La CGT Renault déplorait déjà plus de 23’500 suppressions d’emplois dans le groupe en 2015, faisant le bilan de dix ans de gestion Ghosn. « Intensification du travail, explosion des collectifs de travail, individualisation, mises en concurrence, turnover permanent, mise en incertitude économique… Les dirigeants ont édifié un système managérial dramatique sur le plan humain et contre-productif sur le plan économique au long cours. Le bilan humain est dramatique, avec des suicides dans les usines (filiales comprises) et au technocentre, mais aussi l’explosion des maladies professionnelles », dénonçait en outre le syndicat. Gel des salaires, mutualisations et augmentation de la productivité sont alors les maîtres mots des deux accords de compétitivité que la direction de Renault met en place en 2013 et 2017.

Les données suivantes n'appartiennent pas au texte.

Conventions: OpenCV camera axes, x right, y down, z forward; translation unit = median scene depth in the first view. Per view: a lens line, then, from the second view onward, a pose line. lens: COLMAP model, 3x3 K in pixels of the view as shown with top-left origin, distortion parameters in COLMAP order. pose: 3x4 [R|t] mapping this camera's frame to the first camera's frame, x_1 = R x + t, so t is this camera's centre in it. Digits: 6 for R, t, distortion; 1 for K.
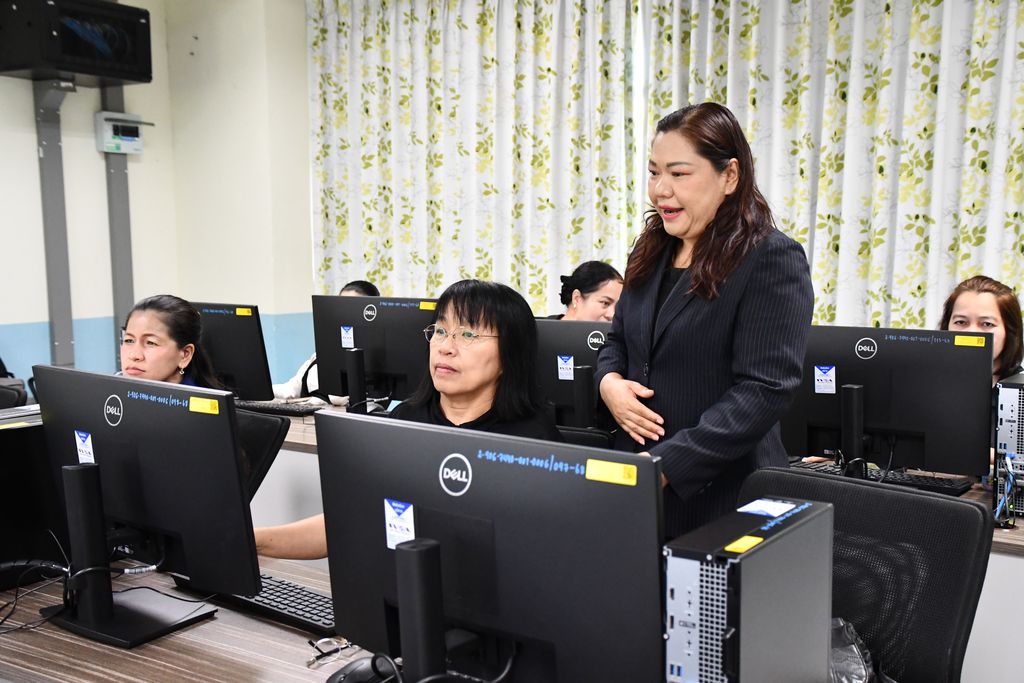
lens RADIAL K [[1126.2, 0, 499.5], [0, 1126.2, 349.1], [0, 0, 1]] dist [0.085415, 0.000000]
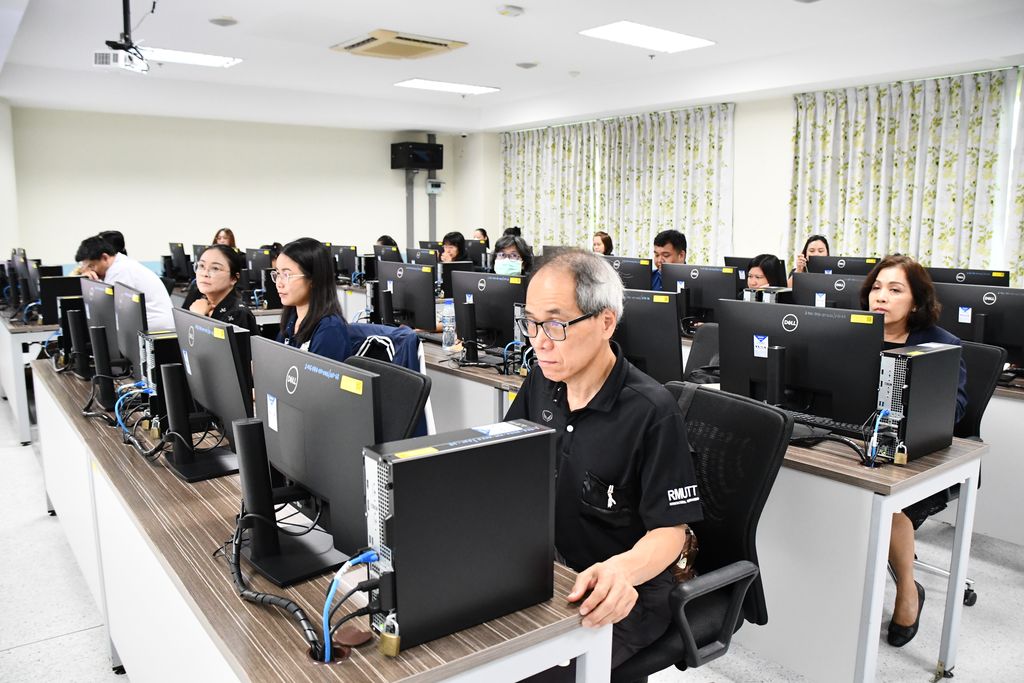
lens RADIAL K [[816.5, 0, 513.2], [0, 816.5, 344.8], [0, 0, 1]] dist [-0.084947, 0.058889]
pose [[0.950140, 0.058110, -0.306362, 0.521193], [-0.044513, 0.997696, 0.051190, 0.092395], [0.308631, -0.035000, 0.950538, -0.909741]]
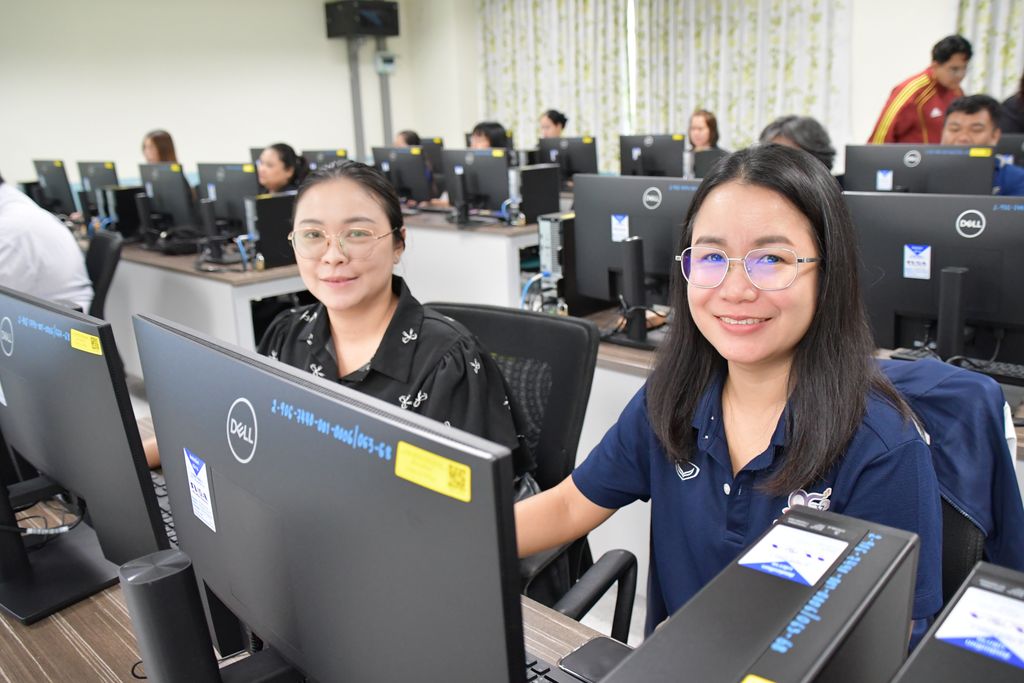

Hier, dans un communiqué, la CGT rappelle en outre que la production de véhicules en France a chuté de 53 % du volume total de Renault dans le monde en 2004 à 17 % en 2017. Artisan et homme fort de l’alliance Renault-Nissan, un attelage capitalistique original avec prises de participations croisées entre les deux groupes, le grand patron a souvent été accusé de privilégier le développement de la marque nippone au détriment de celle au losange (Renault). Celui-ci plaidait notamment depuis des années pour une fusion capitalistique entre les deux groupes, quitte à faire perdre à Renault, et à l’Etat français actionnaire au sein de ce dernier, sa prééminence dans l’alliance. Le constructeur hexagonal détient en effet 43,4 % de Nissan, quand la marque japonaise ne détient que 15 % de Renault, la privant ainsi de droit de vote dans le groupe au losange.

Franco-libano-brésilien polyglotte, ce grand patron de choc, surnommé Seven-Eleven (« sept-onze » en français) en raison de ses amplitudes horaires de travail, avait acquis au fil des années une stature de dirigeant en apparence intouchable. Figurant systématiquement dans le haut du classement des dirigeants les mieux payés de France, Carlos Ghosn engrangeait chaque année sans embarras des salaires mirobolants, quitte à passer outre l’avis de ses propres actionnaires. Au premier rang desquels l’Etat, qui détient encore 15,01 % du constructeur. En 2016, le conseil d’administration (CA) de la marque au losange a ainsi maintenu la rémunération de 7,2 millions d’euros versée à Carlos Ghosn, malgré son rejet par l’assemblée générale des actionnaires à 54,12 %, dont les représentants de l’Etat faisaient partie. Un événement inédit dans le monde feutré du CAC 40, peu propice à être choqué par le niveau de rémunération des PDG. « Pour un grand patron comme Carlos Ghosn, il y a une forme d’impunité qui se construit à travers (la) sociabilité (des plus riches), dans les mêmes quartiers. Ils veulent aussi rester entre eux aux conseils d’administration ? », analyse Monique Pinçon-Charlot. Et la sociologue de préciser que « chez Renault, les syndicalistes représentants les ouvriers au CA n’ont pas le droit de siéger dans le comité de rémunération, ce qui garantit des milliers d’euros de rémunération au PDG ».